▶ _STUDY TEXT_
┌────────

SkillAgentSearch skills...

Audio2text

Audio to text

Install / Use

/learn @Rinesan-727/Audio2text
About this skill

Quality Score

0/100

Supported Platforms

Universal

README

Audio Processing and Mind Map Generation Tool

A comprehensive audio processing and mind map generation tool that supports transcription and intelligent analysis of multiple audio formats, with both cloud and local deployment options.

🚀 Features

  • 🎵 Multi-format Audio Support: wav, mp3, m4a, flac, aac, ogg
  • 🧠 Intelligent Mind Maps: AI-based conversation analysis and visualization
  • 👥 Speaker Separation: Automatic identification and separation of different speakers
  • ⚡ Automated Workflow: One-click complete processing from audio to mind map
  • 🌐 Web Interface: Intuitive web interface with drag-and-drop upload
  • 📱 Real-time Progress: Real-time processing progress display
  • 💾 Auto-packaging: Automatic packaging and download of results
  • 🛡️ Error Recovery: Multi-level error handling and fallback solutions
  • 📊 Detailed Reports: Complete processing summaries and quality assessments
  • 🏠 Local Deployment: Support for complete local deployment, protecting data privacy
  • 🔄 Hybrid Mode: Flexible switching between cloud and local models

📁 Project Structure

audio2char/
├── audio_web_app.py          # Integrated Web Application (Main Program)

└────────

▶ _DATASET EXTRACT_
┌────────

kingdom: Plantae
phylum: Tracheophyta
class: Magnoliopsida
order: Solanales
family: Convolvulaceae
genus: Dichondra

└────────
┌────────

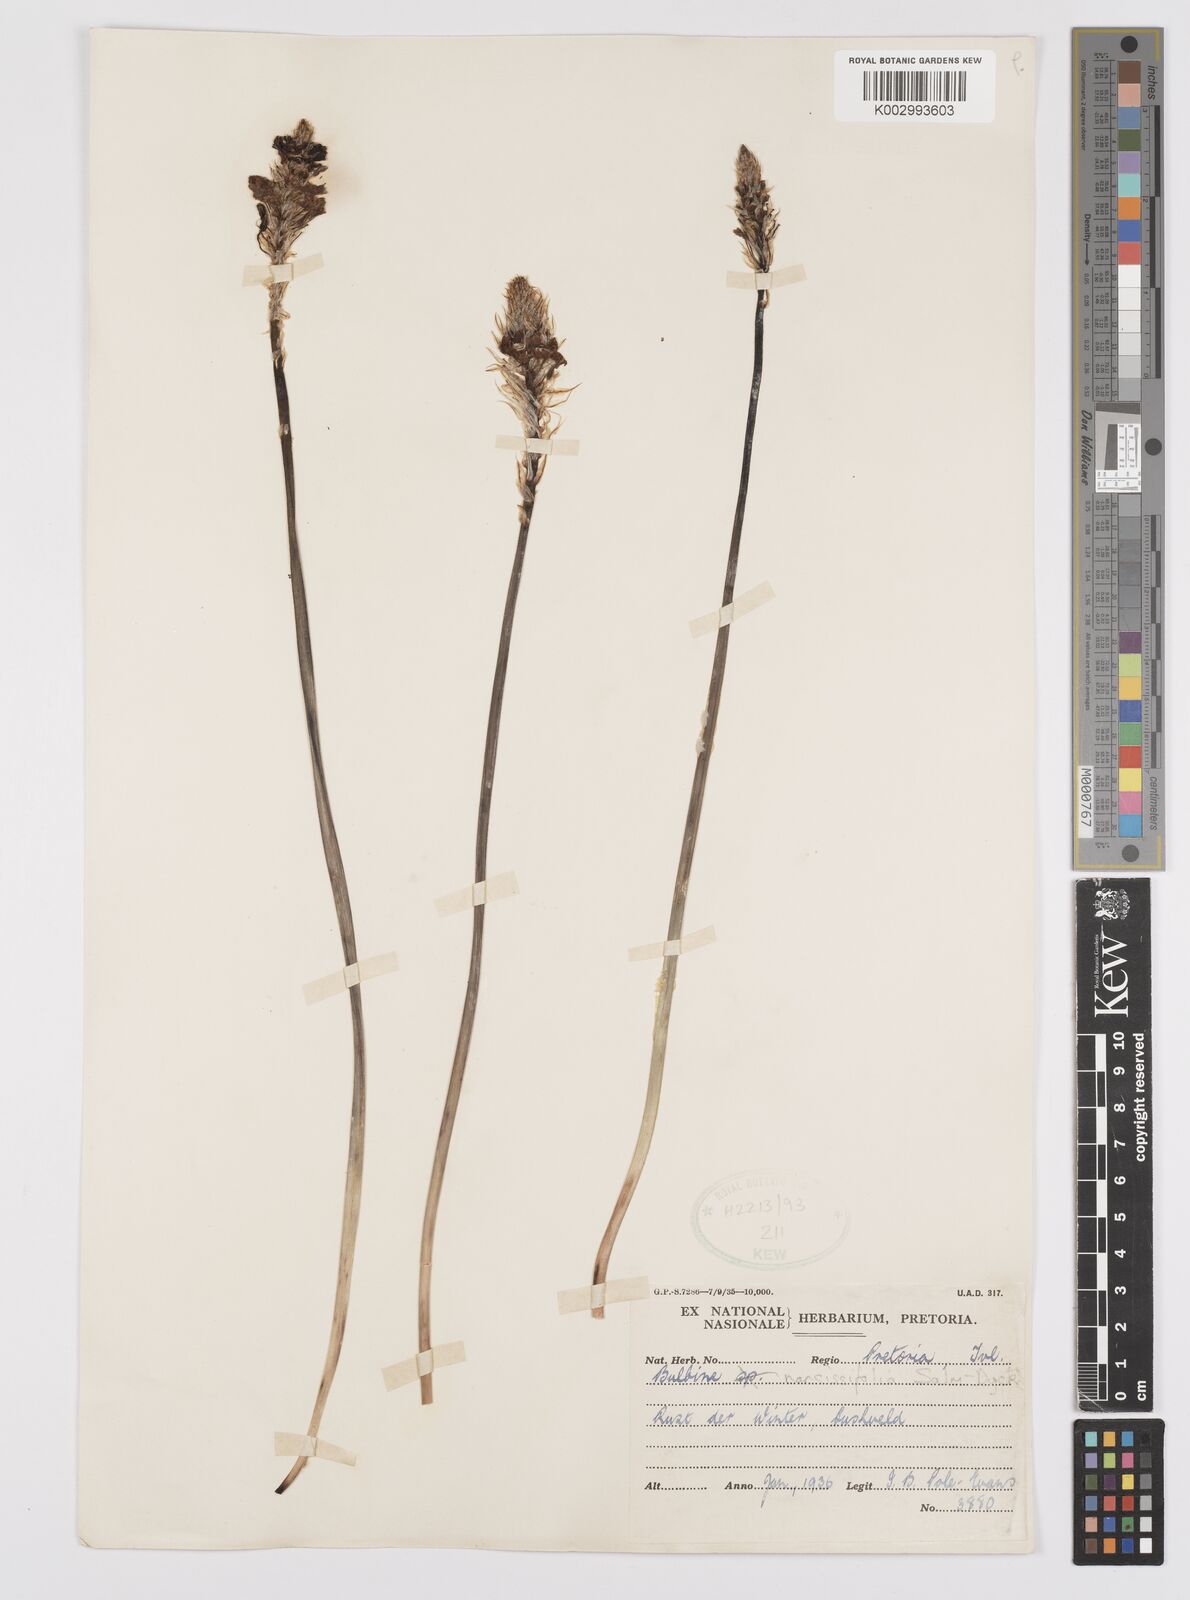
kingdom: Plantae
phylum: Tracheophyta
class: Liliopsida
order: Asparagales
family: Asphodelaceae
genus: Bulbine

└────────
┌────────

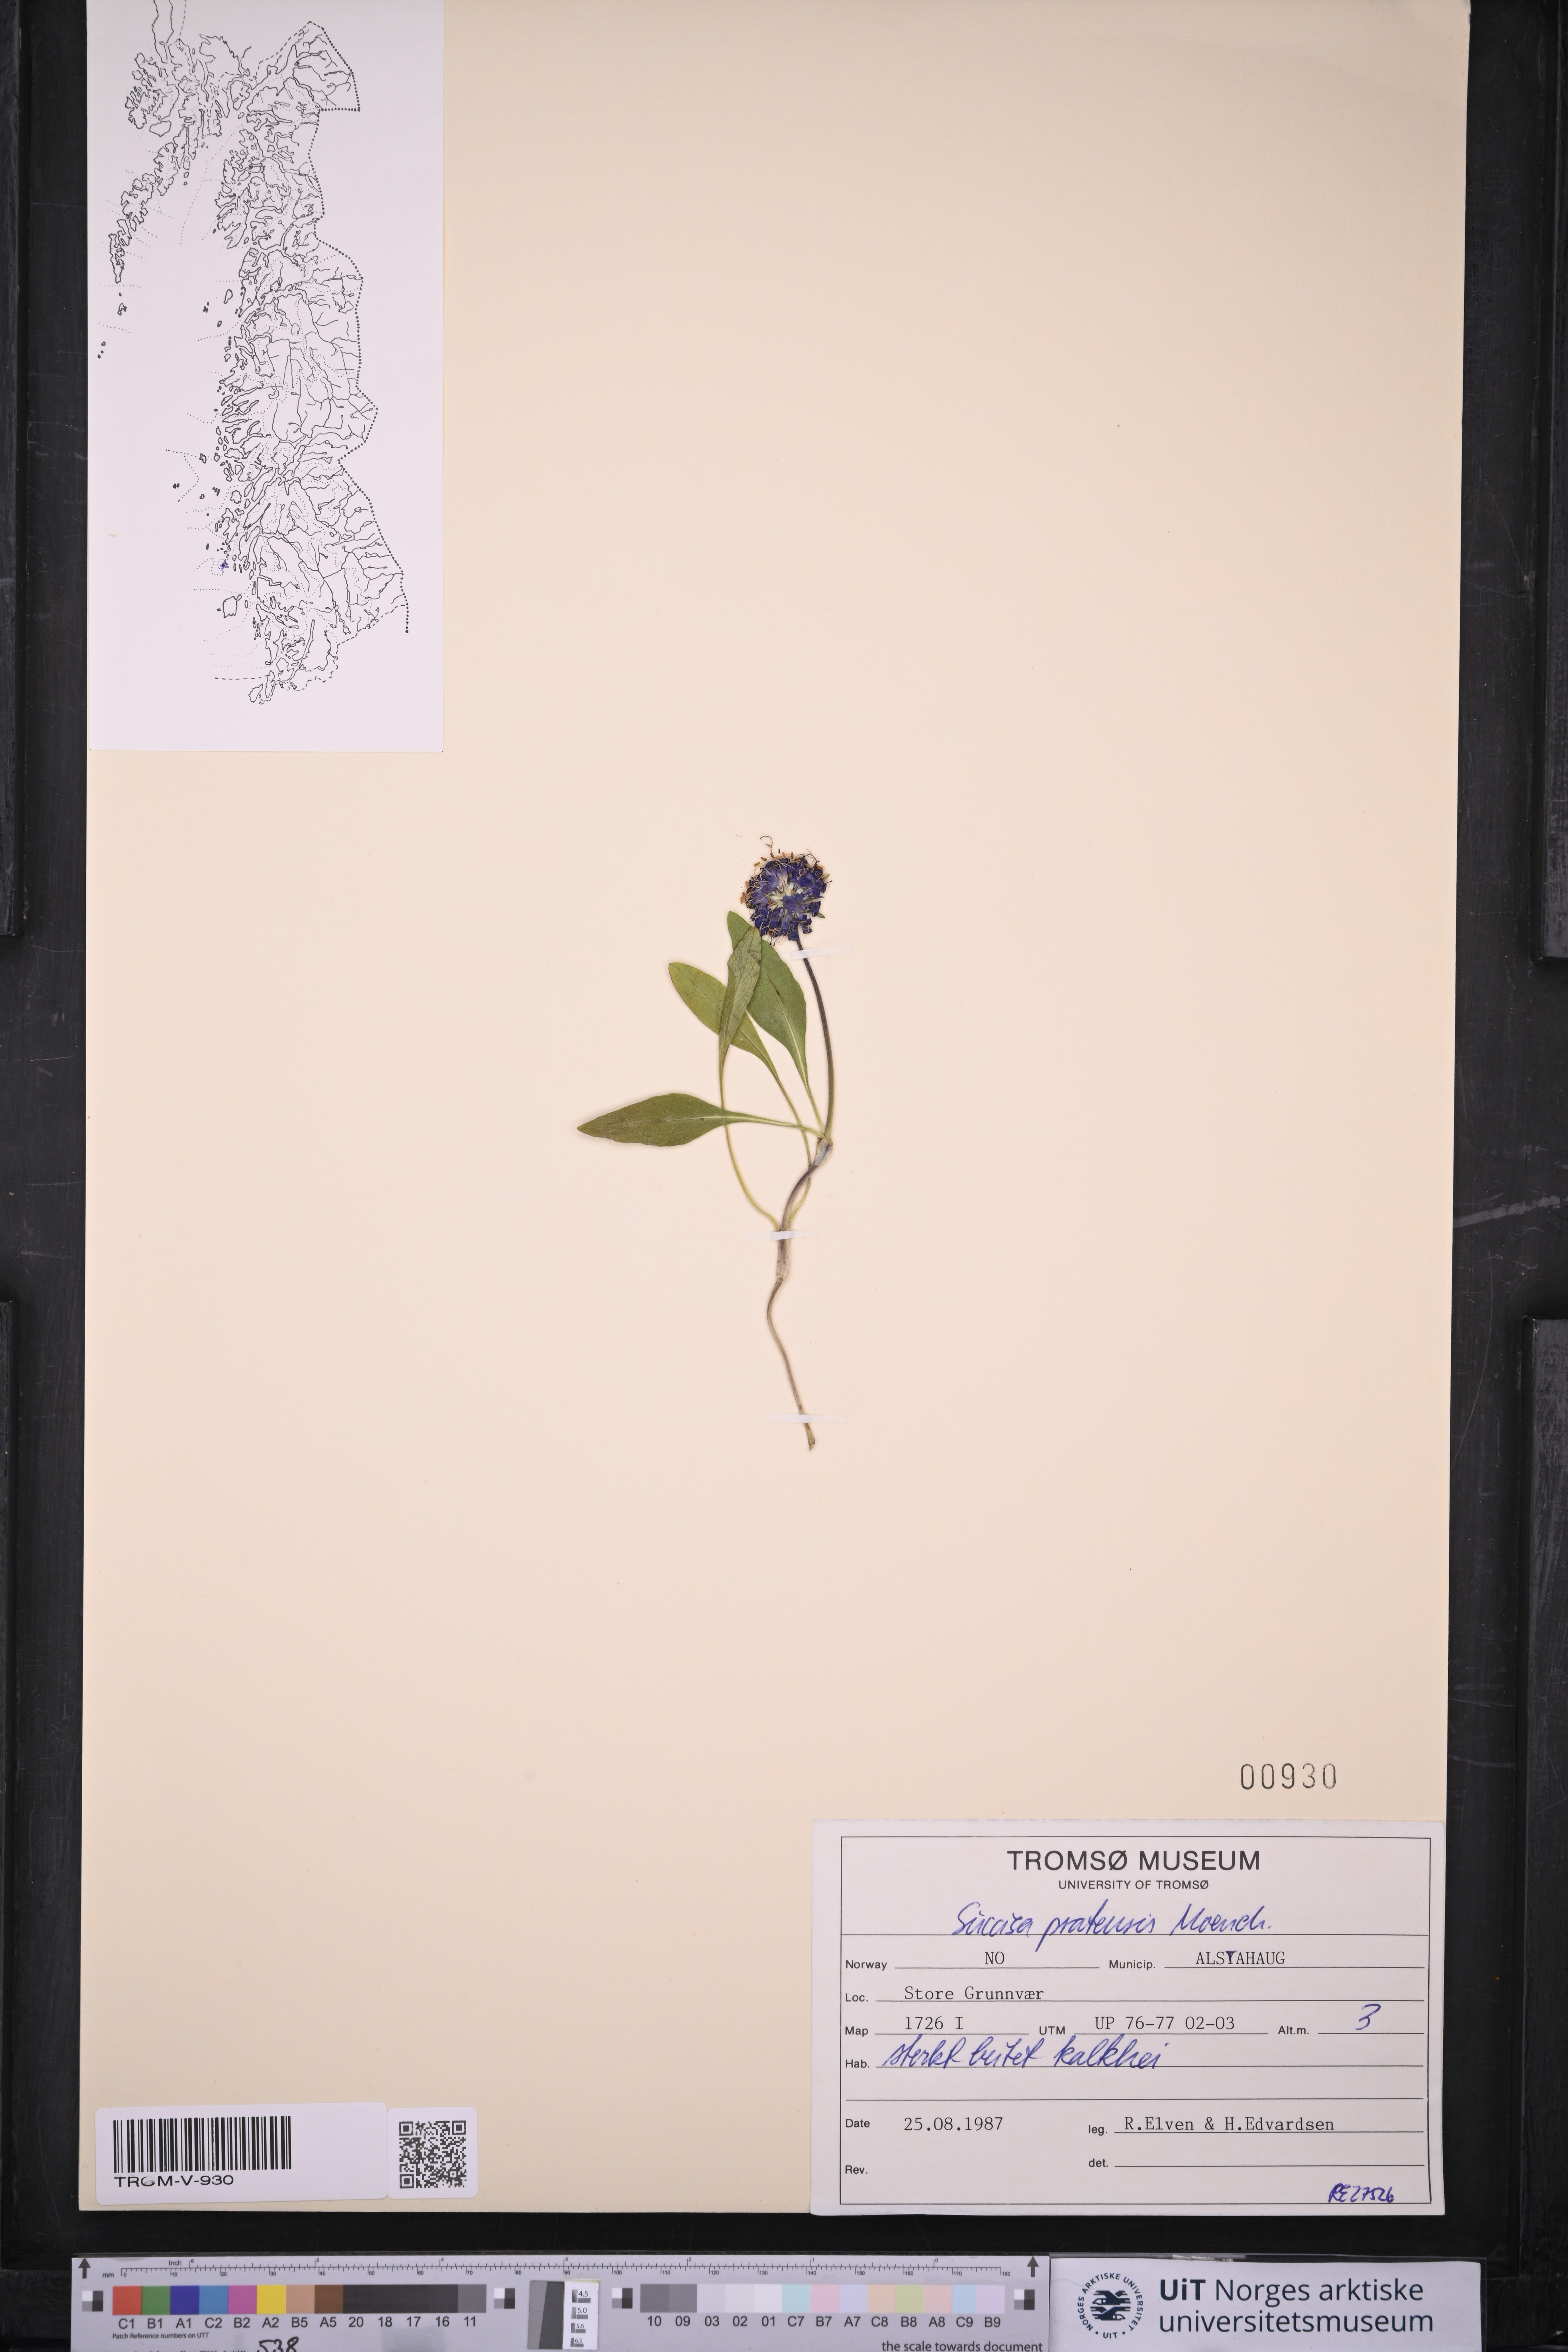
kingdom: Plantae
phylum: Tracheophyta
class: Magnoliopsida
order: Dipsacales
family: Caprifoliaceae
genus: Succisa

└────────

▶ _TASK OBJECTIVE_
Pick up the README for the audio-to-mind-map tool right after its last line shown and continue it.

▶ _ANSWER TO THE EXERCISE_
├── main.py                   # Audio Processing Script (with Speaker Separation)
├── make_grapth.py            # Mind Map Generation Script
├── local_model_interface.py  # Local Model Interface
├── config.env.example        # Configuration File Template
├── config.env                # Configuration File (User Created)
├── requirements_web.txt      # Python Dependencies
├── .gitignore               # Git Ignore File
├── output/                   # Output Directory
│   └── mindmap.html          # Generated Mind Map
├── templates/                # Web Templates
├── static/                   # Static Files
└── transcripts_*/            # Transcription Results Directory
    ├── full_transcript.txt
    └── summary.txt

🛠️ Quick Start

1. Install Dependencies

# Install Python dependencies
pip install -r requirements_web.txt

# Install system dependencies (Ubuntu/Debian)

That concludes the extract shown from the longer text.